Wednesday, October 06, 2010

My G2 review

Today is the day most people can buy the new Tmobile G2 phone. I was fortunate to receive a device late last week and have had almost a week to play with it. As this is my fifth Android device (G1, Droid, Nexus One, Samsung Galaxy) I have a lot of experience with this mobile OS. For the purpose of this post I think there are 5 areas worth commenting on: hardware, setup, usage, HSPA and applications.

Hardware - The G2 is a hefty little device. I actually feel like having some heft is a good thing in a device. Of the devices I have had, the G2 weighs in as the heaviest at 6.5 ozs. I thought the Droid was actually heavier but it in reality is lighter at 5.99 ozs. Maybe the boxy industrial design gave me that impression. This is contrasted with the G1 which was 5.6 ozs. and the ultra light Samsung Galaxy device which is an amazing 4.59 ozs. For a non-Android comparison, the iPhone 4 is 4.8 ozs. It is interesting to me how close in weight the iPhone and the Galaxy are, but how much more solid the iPhone appears. As far as durability, I think the G2, Droid and iPhone all seem fairly similar in that regard.
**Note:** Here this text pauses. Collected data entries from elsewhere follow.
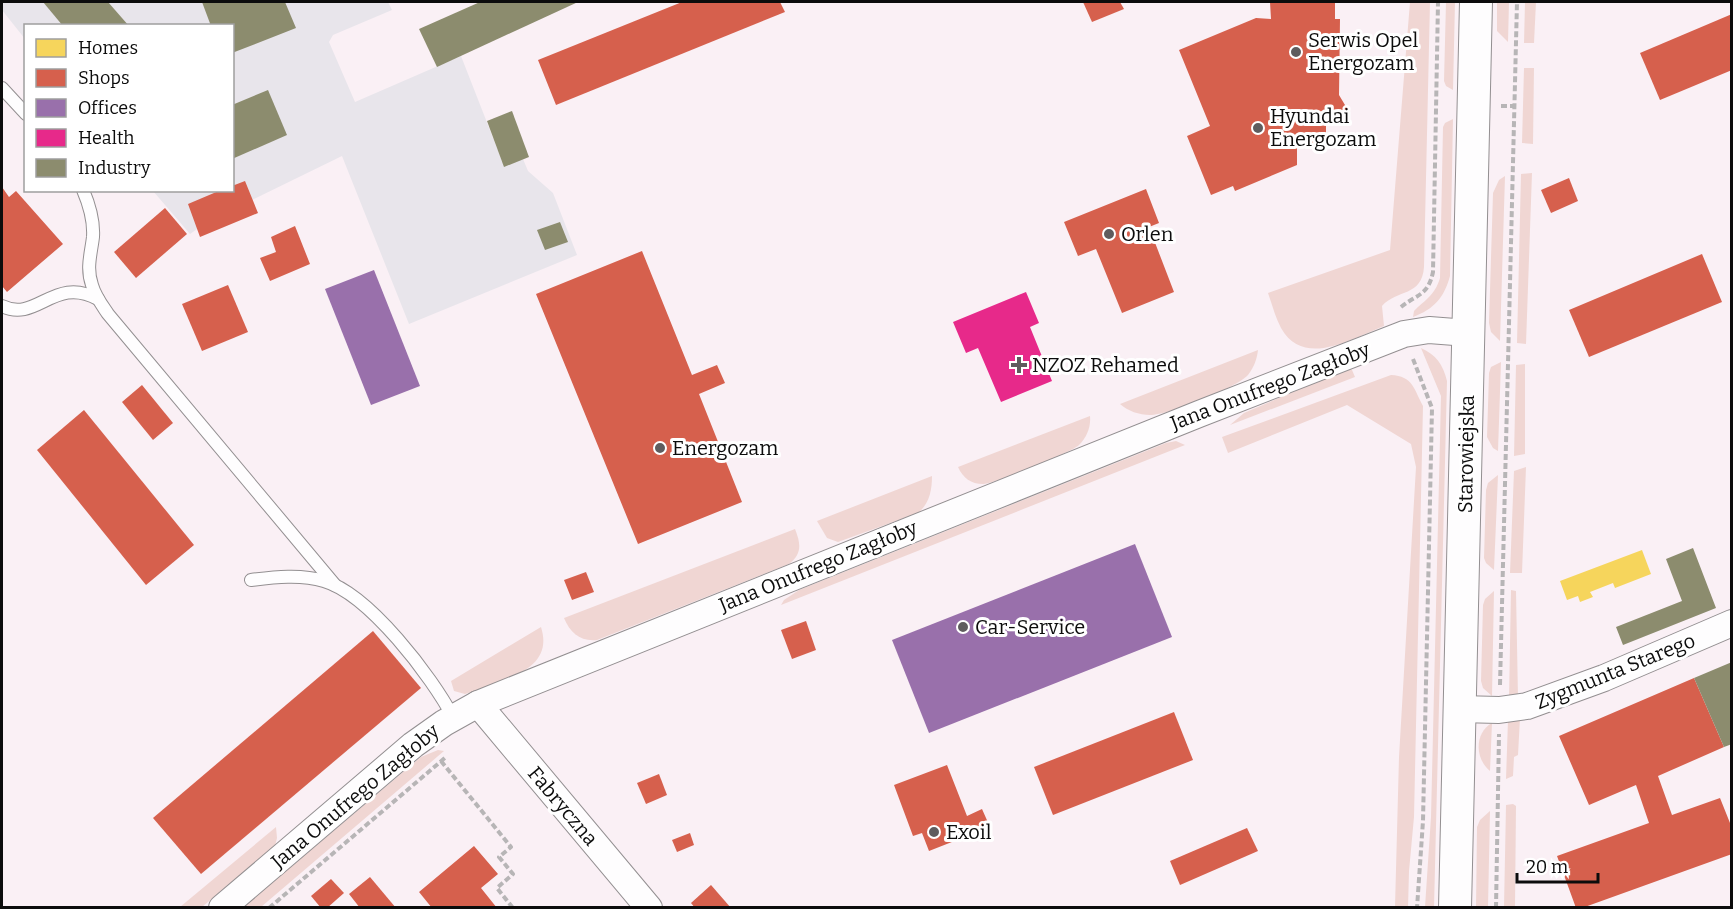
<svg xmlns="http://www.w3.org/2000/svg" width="1733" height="909" viewBox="0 0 1733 909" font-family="Bitter,serif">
<rect width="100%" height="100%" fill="#faf0f5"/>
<path fill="#e8e5eb" d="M2,2h386l4,8 -59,25 -4,7 26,60 106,-46 43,110 19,-7 5,12 25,22 24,62 -168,69 -67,-168 -135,66 -17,12 -37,-43 79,-1v-164h-206l-1,13 -23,-29z"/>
<g fill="#f0d6d3">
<path d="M1410,2h20l-6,265c-2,30 -27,22 -42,39l2,20c-31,12 -80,43 -103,2 -6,-11 -9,-24 -13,-35l122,-43z"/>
<path d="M1446,2h9l-2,88 -7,-4 -2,-5z"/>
<path d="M1497,2h12l-1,40 -11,-11z"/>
<path d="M1525,2h11l-2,41h-10z"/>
<path d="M1524,68h10l-1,76 -11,-1z"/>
<path d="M1453,119l-3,157c-6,22 -16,33 -37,41l1,-6c11,-11 21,-16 26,-33l3,-151 2,-4z"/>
<path d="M1532,173l-6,171 -9,-1 4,-169z"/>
<path d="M1505,176l-5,165 -9,-9 -2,-9 4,-130 6,-13z"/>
<path d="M1421,348c15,7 22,16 26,33l-13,527 -9,-1 6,-90 10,-421z"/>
<path d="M1258,350c-1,9 -4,17 -10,25 -12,13 -80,40 -98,40 -11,0 -22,-4 -30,-11z"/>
<path d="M1501,362l-3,89 -5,-3 -6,-11 2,-64 2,-6z"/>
<path d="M1525,364v90l-11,2 2,-91z"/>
<path d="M1349,368l3,2 3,7 -125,48 14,-12z"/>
<path d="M1391,375c22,1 23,14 32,31l-9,411 -5,54 -1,37 -13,-1 4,-150 17,-290 -5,-23 -64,-39 -119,48 -6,-16z"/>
<path d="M1090,416c1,11 -3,21 -11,29 -7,7 -86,39 -96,39 -12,0 -20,-6 -25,-17z"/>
<path d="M1176,441l9,4 -404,160 3,-5 15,-10 367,-147z"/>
<path d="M1526,467l-4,106h-12l4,-102z"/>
<path d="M1498,475l-4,95 -8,-7 -2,-5 2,-68 2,-7z"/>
<path d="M932,476c0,15 -3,28 -14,37l-80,29 -11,-4 -10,-17z"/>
<path d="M795,529c6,15 7,25 -6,35l-192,76c-16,2 -27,-7 -33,-22z"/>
<path d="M1511,590l5,1 2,107 -9,1z"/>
<path d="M1494,591l-2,105 -9,-8 -2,-7 2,-76 2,-6z"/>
<path d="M541,627c14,44 -38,52 -70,65l-6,2 -11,-3 -3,-10z"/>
<path d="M1520,718l-2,37 -4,2 -1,19 -7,3 2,-59z"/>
<path d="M1492,723l-2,48c-15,-12 -16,-38 2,-48z"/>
<path d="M438,750l6,1 -183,156h-18l178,-150z"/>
<path d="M1513,804l3,2 -1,101h-11l2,-102z"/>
<path d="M1490,811l-2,96h-12l1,-80 3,-7z"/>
<path d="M276,827l1,11 -2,8 -73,61h-22z"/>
</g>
<path fill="#f6d55c" d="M1642,550l9,24 -36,14 -2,-5 -23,9 3,5 -13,5 -2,-6 -11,4 -7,-19z"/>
<g fill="#d6604d">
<path d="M682,2h98l5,10 -229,93 -18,-45z"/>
<path d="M1083,2h37l4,7 -32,13z"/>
<path d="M1270,2h65v17h5l-1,76 9,15 -4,7 -18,2v19l-7,8h-22v19l-62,26 -2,-5 -22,9 -24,-59 23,-10 -31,-76 77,-32 15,1z"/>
<path d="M1732,14v56l-72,30 -20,-47z"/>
<path d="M1569,178l9,23 -27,12 -10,-23z"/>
<path d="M245,181l13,32 -58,24 -12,-33 33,-14h11v-4z"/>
<path d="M2,187l7,10 7,-6 47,53 -56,48 -5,-6z"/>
<path d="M1146,189l13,34 -10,4 25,65 -52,21 -26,-64 -18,7 -14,-34z"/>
<path d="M165,208l22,26 -51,44 -22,-26z"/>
<path d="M295,226l15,38 -40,17 -10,-23 16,-6 -5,-15z"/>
<path d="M642,251l50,124 25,-10 8,18 -26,11 43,108 -104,42 -102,-250z"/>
<path d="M1702,254l20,48 -133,55 -20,-47z"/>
<path d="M228,285l20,47 -46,19 -20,-47z"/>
<path d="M142,385l31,38 -20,17 -31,-38z"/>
<path d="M84,410l110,135 -48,40 -109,-135z"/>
<path d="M586,572l8,20 -22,8 -8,-20z"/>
<path d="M806,621l10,29 -24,9 -11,-29z"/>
<path d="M373,631l48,57 -220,186 -48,-56z"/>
<path d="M1694,678l30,69 -66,29 14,39 48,-17 12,30v26l-150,54h-6l-19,-52 92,-33 -13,-38 -47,20 -30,-69z"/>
<path d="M1174,712l19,48 -140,55 -19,-48z"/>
<path d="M947,765l20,51 15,-7 8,18 -61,24 -7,-18 -9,3 -19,-51z"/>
<path d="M659,774l8,21 -21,9 -9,-21z"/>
<path d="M1247,828l11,23 -78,34 -10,-24z"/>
<path d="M690,833l4,12 -17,7 -5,-12z"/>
<path d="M474,846l24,28 -17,14 16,20h-65l-13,-16z"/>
<path d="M370,877l26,31h-36l-11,-14z"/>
<path d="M331,879l13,14 -17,15h-6l-10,-12z"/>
<path d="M711,885l20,23h-36l-4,-5z"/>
</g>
<g fill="#9970ab">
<path d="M374,270l46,116 -49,19 -46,-116z"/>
<path d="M1135,544l37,93 -243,96 -37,-93z"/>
</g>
<path fill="#e7298a" d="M1026,292l13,31 -9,4 22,54 -51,21 -23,-54 -12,5 -13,-31z"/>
<g fill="#8c8c6e">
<path d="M43,2h65l21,24h-66z"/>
<path d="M202,2h83l11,26 -64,25v-27h-21z"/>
<path d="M480,2h98l-141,65 -18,-38z"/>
<path d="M268,90l19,45 -55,24v-54z"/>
<path d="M512,111l17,46 -25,10 -17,-46z"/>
<path d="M560,222l8,20 -23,8 -8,-20z"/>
<path d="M1693,548l23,60 -93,37 -7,-18 66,-26 -16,-42z"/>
<path d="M1732,662v82l-8,3 -30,-69z"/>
</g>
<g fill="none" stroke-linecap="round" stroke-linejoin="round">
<g stroke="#938f91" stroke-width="14">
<g id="service">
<path d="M2,88l24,26"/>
<path d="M83,190c6,14 11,32 10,47 -2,17 -7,31 -1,48 3,11 10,20 16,29l227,271"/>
<path d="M2,306c35,17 52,-31 96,-7"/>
<path d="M251,580c24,-3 50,-6 73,1 45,13 108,96 129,136"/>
</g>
</g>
<g stroke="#938f91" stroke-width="28">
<g id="minor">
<path d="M478,704l171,204"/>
<path d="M1459,709l40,1 28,-4 77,-28 128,-55"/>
<path d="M222,908l191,-163 31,-22 34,-19 721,-290 205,-80 25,-4 39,3"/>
</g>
</g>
<g stroke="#938f91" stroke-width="34">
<path id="tertiary" d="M1455,908l21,-906"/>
</g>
<g stroke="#b7b5b6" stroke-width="4" stroke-dasharray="6 3" stroke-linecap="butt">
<path d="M1501,106h14"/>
<path d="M1401,307c16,-13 27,-11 32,-35l5,-270"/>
<path d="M1413,359l19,49 -9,413 -6,87"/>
<path d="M1500,685l17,-683"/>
<path d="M441,761l70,86 -12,10 14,17 -16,14 16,20"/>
<path d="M269,908l177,-151"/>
<path d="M1496,908l3,-174"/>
</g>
<use href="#service" stroke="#fefdfe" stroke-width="12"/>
<use href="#minor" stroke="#fefdfe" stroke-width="26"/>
<use href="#tertiary" stroke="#fefdfe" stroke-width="32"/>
</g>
<g fill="#5f5c5e" stroke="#fff" stroke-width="2">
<circle cx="1296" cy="52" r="6"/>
<circle cx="1258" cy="128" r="6"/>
<circle cx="1109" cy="234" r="6"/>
<path d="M1016 356h6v6h6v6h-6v6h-6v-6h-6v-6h6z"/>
<circle cx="660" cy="448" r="6"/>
<circle cx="963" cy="627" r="6"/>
<circle cx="934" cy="832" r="6"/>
</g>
<g text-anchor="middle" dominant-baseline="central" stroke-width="6" stroke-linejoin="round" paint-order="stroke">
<g font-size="20" fill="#0c0c0c" stroke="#fff" text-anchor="start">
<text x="1308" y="40">Serwis Opel<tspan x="1308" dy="23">Energozam</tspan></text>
<text x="1270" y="116">Hyundai<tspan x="1270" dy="23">Energozam</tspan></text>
<text x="1121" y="234">Orlen</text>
<text x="1032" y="365">NZOZ Rehamed</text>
<text x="672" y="448">Energozam</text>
<text x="975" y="627">Car-Service</text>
<text x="946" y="832">Exoil</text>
</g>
<g font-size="20" fill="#0c0c0c" stroke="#fff">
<text transform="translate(1270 386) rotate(-21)">Jana Onufrego Zagłoby</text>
<text transform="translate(1466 454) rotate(-89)">Starowiejska</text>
<text transform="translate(818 566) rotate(-22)">Jana Onufrego Zagłoby</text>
<text transform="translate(1615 671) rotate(-22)">Zygmunta Starego</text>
<text transform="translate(355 796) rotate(-40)">Jana Onufrego Zagłoby</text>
<text transform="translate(563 806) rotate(50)">Fabryczna</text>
</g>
</g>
<rect width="1733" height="909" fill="none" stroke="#0c0c0c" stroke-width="6"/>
<rect x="24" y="24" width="210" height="168" fill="#ffffff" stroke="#9e9e9e" stroke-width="1.5"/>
<rect x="36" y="39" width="30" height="18" fill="#f6d55c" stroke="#9e9e9e" stroke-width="1.5"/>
<text x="78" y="54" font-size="18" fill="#0c0c0c">Homes</text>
<rect x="36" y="69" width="30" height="18" fill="#d6604d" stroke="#9e9e9e" stroke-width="1.5"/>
<text x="78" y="84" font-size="18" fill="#0c0c0c">Shops</text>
<rect x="36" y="99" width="30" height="18" fill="#9970ab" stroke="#9e9e9e" stroke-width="1.5"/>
<text x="78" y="114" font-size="18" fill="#0c0c0c">Offices</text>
<rect x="36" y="129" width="30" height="18" fill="#e7298a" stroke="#9e9e9e" stroke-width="1.5"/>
<text x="78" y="144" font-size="18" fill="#0c0c0c">Health</text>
<rect x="36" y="159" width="30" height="18" fill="#8c8c6e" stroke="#9e9e9e" stroke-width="1.5"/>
<text x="78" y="174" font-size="18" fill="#0c0c0c">Industry</text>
<path d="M1517 873v9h81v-9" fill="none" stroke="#0c0c0c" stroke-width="3"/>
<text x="1526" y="873" font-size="18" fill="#0c0c0c" stroke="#ffffff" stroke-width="4.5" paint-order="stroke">20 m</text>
</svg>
The G2 to me, looks a lot like a beefed up Nexus One. The faceplate appearance is a slightly more squarish version of the Nexus One, but that is where the difference ends. The G2 has an amazing spring loaded slide action that is as strong as what I saw on the Helio devices back in the day. Not quite a switchblade locking action, but a strong spring loaded slide up. The keyboard is gorgeous and most closely resembles the Sidekick 2 with slightly raised rubberized buttons.

Setup - Like all Android devices, you need to be bought into the whole Google thing to experience the full range of the device. In my case that means I am a user of Gmail at work, I have all my contacts in Google Contacts and I use Google voice. With a simple login with your Google credentials you have a quick OTA update of the relevant services and before I knew it, my 1800+ contacts were loaded and ready to go. Two additional comments on setup. Thus far, I have had to load back every application when I set up a device. It would be great to have your application profile saved so that when you migrate from one device to the next you don't have to go back and redownload all the applications. iTunes has Google beat on this front in that an iTunes sync to a new device does all that the Google OTA stuff does but it also brings over your applications. I am sure that is either fixed and I don't know it, or it will be fixed.

Usage - The device works great. One of my big concerns was that the processor has a slower clock speed than the Nexus One with 800 mhz vs. 1 gigahertz. I am not sure if there are memory optimizations or other things that make the speed comparable, but I have yet to notice any speed differences between the two devices.

One last thing on Usage, one of the primary things that I love about 2.2 Froyo, is the Car mode and how unbelievably amazing voice search and voice controls are when I am driving. I connect my phone with my Blue Ant hands free and basically toss the phone in the seat next to me.

HSPA - I can't say that I have any concrete comments about the HSPA network speed vs. my previous experience with Tmobile's network in general. I am sure that with time I will have a clearer perspective. Two things I have done to test out speed that are worth noting were traveling down the freeway at maximum speed limit and streaming NFL Sunday ticket this last Sunday morning between San Onofre and North San Diego county. I wasn't watching the video necessarily (wink) but rather was tracking the audio via my hands free as a means to listen to the game. I had zero interruptions over approximately a 30 mile drive while streaming video. I think that is a positive test. The second and less tasking has been streaming Sirius XM over the device over the last several days, which also has worked well.

Applications - It is probably worth another post sometime as I use about 20 different applications frequently, but there are a couple worth mentioning now. Vlingo does a great job filling the gaps for me when I feel like Google Voice products don't quite do the job. Car Home is a noteworthy 2.2 application, providing an easy to use card dashboard for search, calling and navigation.

Summary - Since I am not in mobile anymore, I was really hoping that the G2 was a phone I can use for the next year or two. After a week of putting it through the paces, there is no question to me that this phone definitely fits the bill. My only concern is that all the innovation by OEMs is going to make me want to switch sooner than I should. HTC has done a great job with this device and I am sure the other leading OEMs are going to do their best to one up them.